Output the line containing "ring mcp: (620, 1019)", then every remaining line of the entries below, exactly as written and with no other text.

INPUT RECORDS START

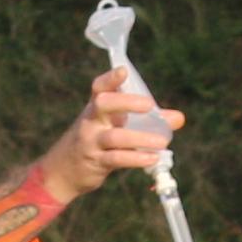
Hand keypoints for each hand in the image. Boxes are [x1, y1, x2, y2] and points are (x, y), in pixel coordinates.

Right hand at [34, 66, 180, 209]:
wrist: (63, 170)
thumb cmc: (97, 141)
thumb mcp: (117, 126)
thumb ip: (148, 121)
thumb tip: (179, 118)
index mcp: (96, 107)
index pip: (100, 87)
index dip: (110, 78)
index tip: (123, 71)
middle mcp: (92, 120)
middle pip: (103, 104)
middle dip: (126, 102)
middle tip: (149, 106)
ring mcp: (91, 141)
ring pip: (114, 136)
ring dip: (140, 138)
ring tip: (163, 142)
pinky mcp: (95, 162)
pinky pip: (116, 158)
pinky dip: (136, 158)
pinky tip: (152, 158)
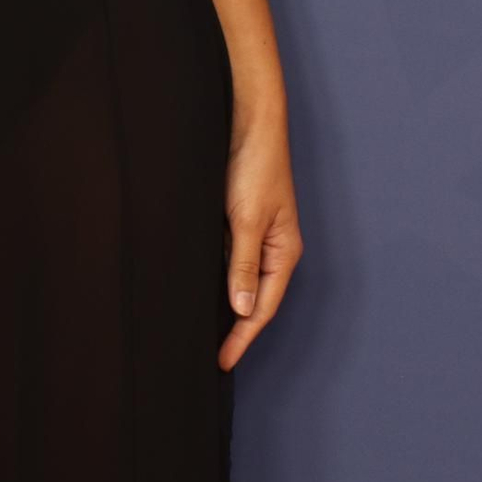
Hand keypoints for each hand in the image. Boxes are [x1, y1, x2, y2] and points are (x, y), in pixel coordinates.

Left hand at [218, 108, 301, 372]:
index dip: (242, 336)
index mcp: (283, 252)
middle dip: (235, 326)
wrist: (249, 119)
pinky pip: (227, 256)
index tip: (222, 361)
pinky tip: (198, 285)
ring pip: (238, 277)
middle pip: (254, 298)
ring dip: (224, 301)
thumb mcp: (247, 219)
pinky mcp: (238, 217)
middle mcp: (272, 247)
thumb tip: (242, 308)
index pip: (263, 308)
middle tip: (210, 354)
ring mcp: (255, 232)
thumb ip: (243, 264)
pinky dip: (216, 274)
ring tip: (201, 329)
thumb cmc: (255, 166)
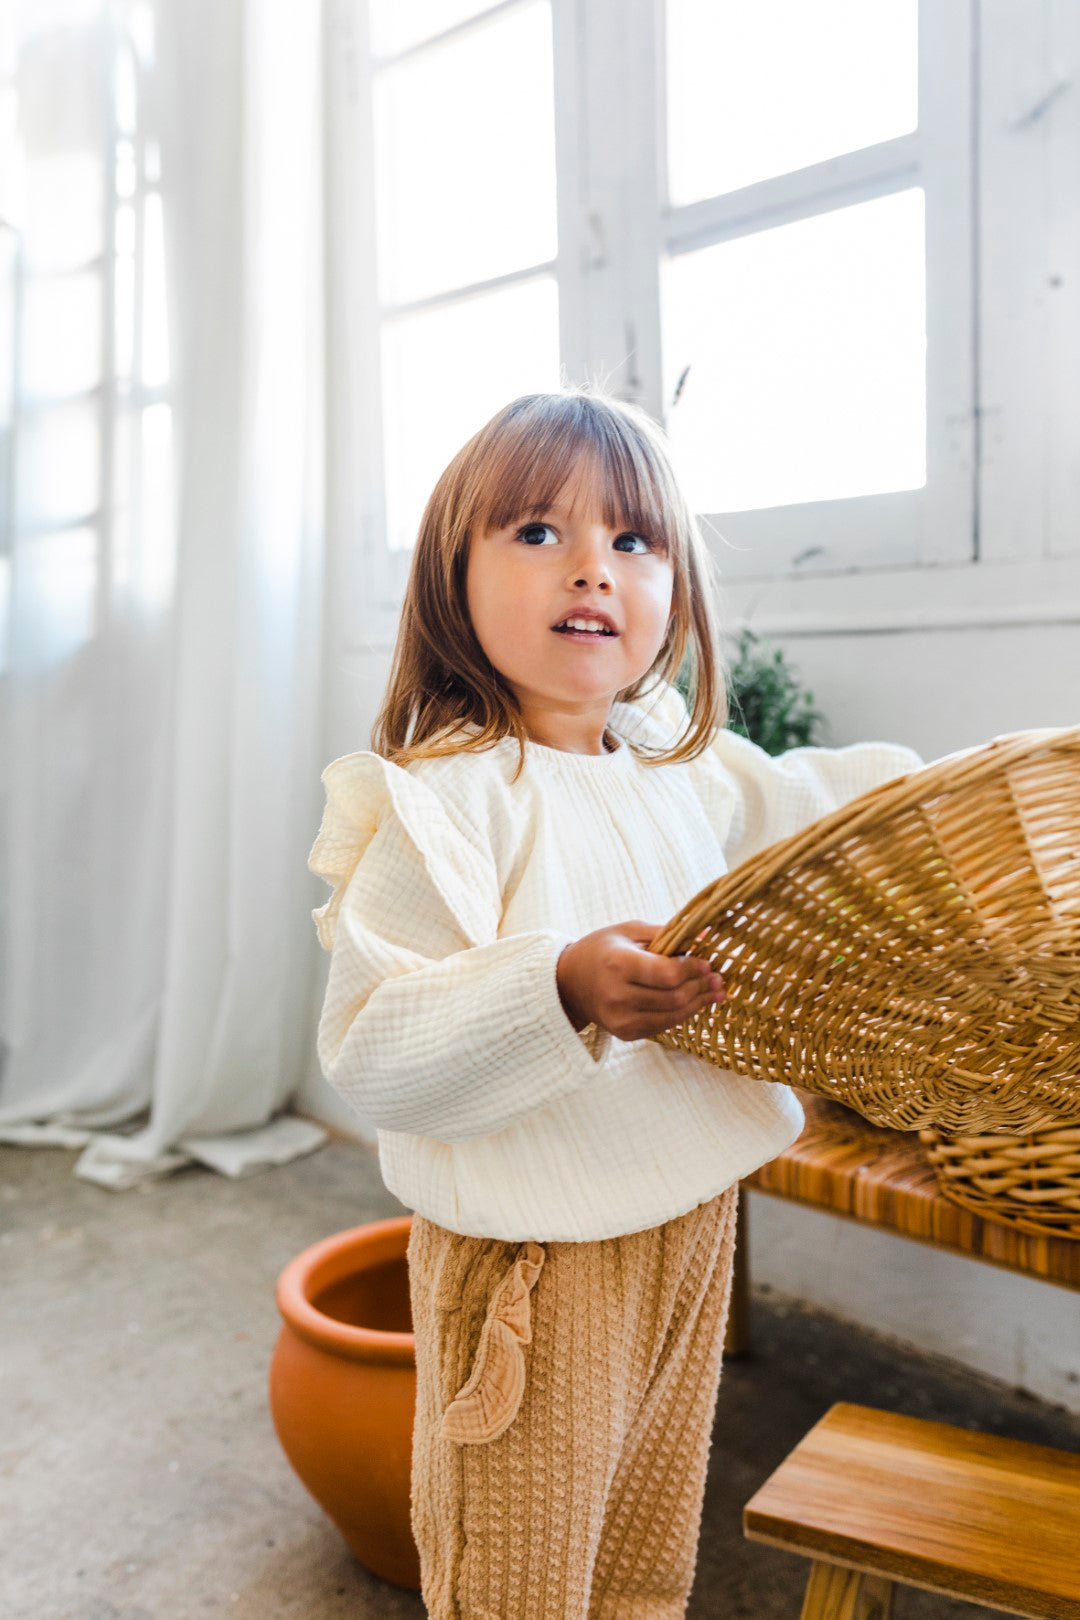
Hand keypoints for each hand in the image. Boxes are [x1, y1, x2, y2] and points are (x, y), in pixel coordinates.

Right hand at [556, 920, 725, 1042]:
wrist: (569, 982)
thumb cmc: (603, 950)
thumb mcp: (630, 932)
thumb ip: (668, 934)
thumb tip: (706, 936)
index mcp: (618, 965)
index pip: (668, 973)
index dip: (693, 969)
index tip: (706, 962)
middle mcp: (617, 996)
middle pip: (675, 997)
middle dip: (701, 987)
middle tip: (718, 978)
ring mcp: (620, 1019)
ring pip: (673, 1016)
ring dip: (698, 1003)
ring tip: (715, 992)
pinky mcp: (625, 1033)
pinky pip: (664, 1026)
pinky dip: (682, 1014)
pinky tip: (694, 1002)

INPUT RECORDS END

RESULT OF THIS EXERCISE
ring mcp: (620, 1019)
ring pip: (673, 1016)
ring dip: (698, 1003)
ring tip: (715, 992)
pinky mcp: (625, 1033)
pinky pip: (664, 1026)
pinky dip: (682, 1014)
pinky tip: (694, 1002)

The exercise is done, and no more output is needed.